Umesh G Lalloo talk

Political instability interrupts treatment, facilitates disease spread e.g. strikes in South Africa, post election violence in Kenya, refugees from Syria.
Paradoxical IRIS-like reactions in HIV-negative TB patients.
Why can we not shorten the course of treatment despite the best drugs?
Why do some people not get sick despite similar exposure?

Focus on TB in HIV patients in South Africa research may be confounding picture of disease in immunocompetent patients.
Ultra short course phase 3 failure- was based on phase 2 results but phase 2 was underpowered.
Primate models may be more relevant than mouse.
Protection vs exposure- he has not gotten TB but several of his colleagues has. Healthcare workers may be a good cohort to study.
Diagnostic solutions: giant pouched rat (he misspoke as mouse)
Worst case scenario: may have to reopen sanatoria in the absence of effective drugs.

Q&A:
INH prophylaxis lead to resistance?
Ans: if you put a huge cohort of HIV positive patients on prophylaxis, the benefit may outweigh the risk.

GeneXpert does not detect INH resistance, is this a problem?

do you know of any plans to introduce UV in South Africa?
Problem is that it requires good engineering to implement effectively- if not, ineffective, UV burns, etc.
However it could help in combination with other measures e.g. masks. Church of Scotland Hospital study.
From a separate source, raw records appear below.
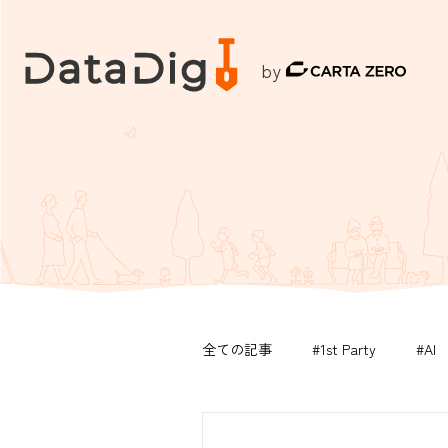
by
全ての記事
#1st Party
#AI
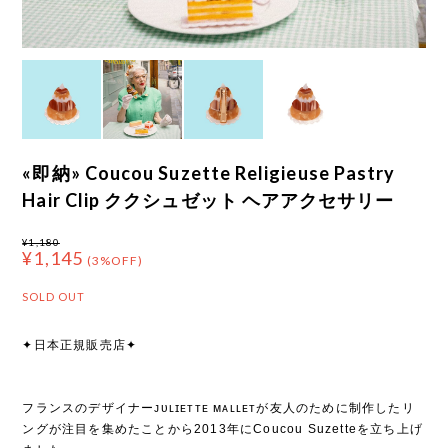
«即納» Coucou Suzette Religieuse Pastry
Hair Clip ククシュゼット ヘアアクセサリー
¥1,180
¥1,145
(3%OFF)
SOLD OUT
✦日本正規販売店✦
フランスのデザイナーᴊᴜʟɪᴇᴛᴛᴇ ᴍᴀʟʟᴇᴛが友人のために制作したリ
ングが注目を集めたことから2013年にCoucou Suzetteを立ち上げ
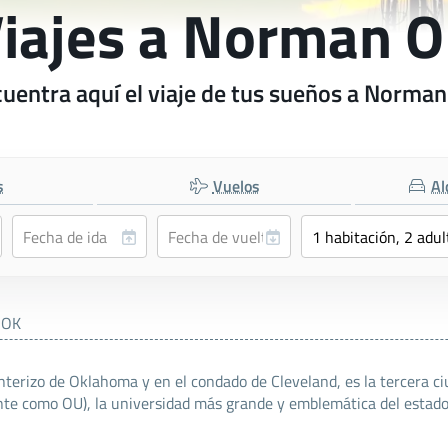
iajes a Norman 
uentra aquí el viaje de tus sueños a Norma
s
Vuelos
Al
 OK
nterizo de Oklahoma y en el condado de Cleveland, es la tercera ci
te como OU), la universidad más grande y emblemática del estado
What is the fundamental problem of TB in South Africa?
It’s behaviour because we have worse TB rates than poorer African countries like Tanzania.
I am using behaviour in a broad sense – we are doing something wrong. Need to discuss with politicians.

What do u think is the “real” number of people latently infected?
There has not been enough evidence eg strong postmortem study to recover AFB from tissue.

Do u think us in Durban and KZN have some difference from rest of country?
Rest of country is not doing so well either! CPT produces a huge number of TB cases.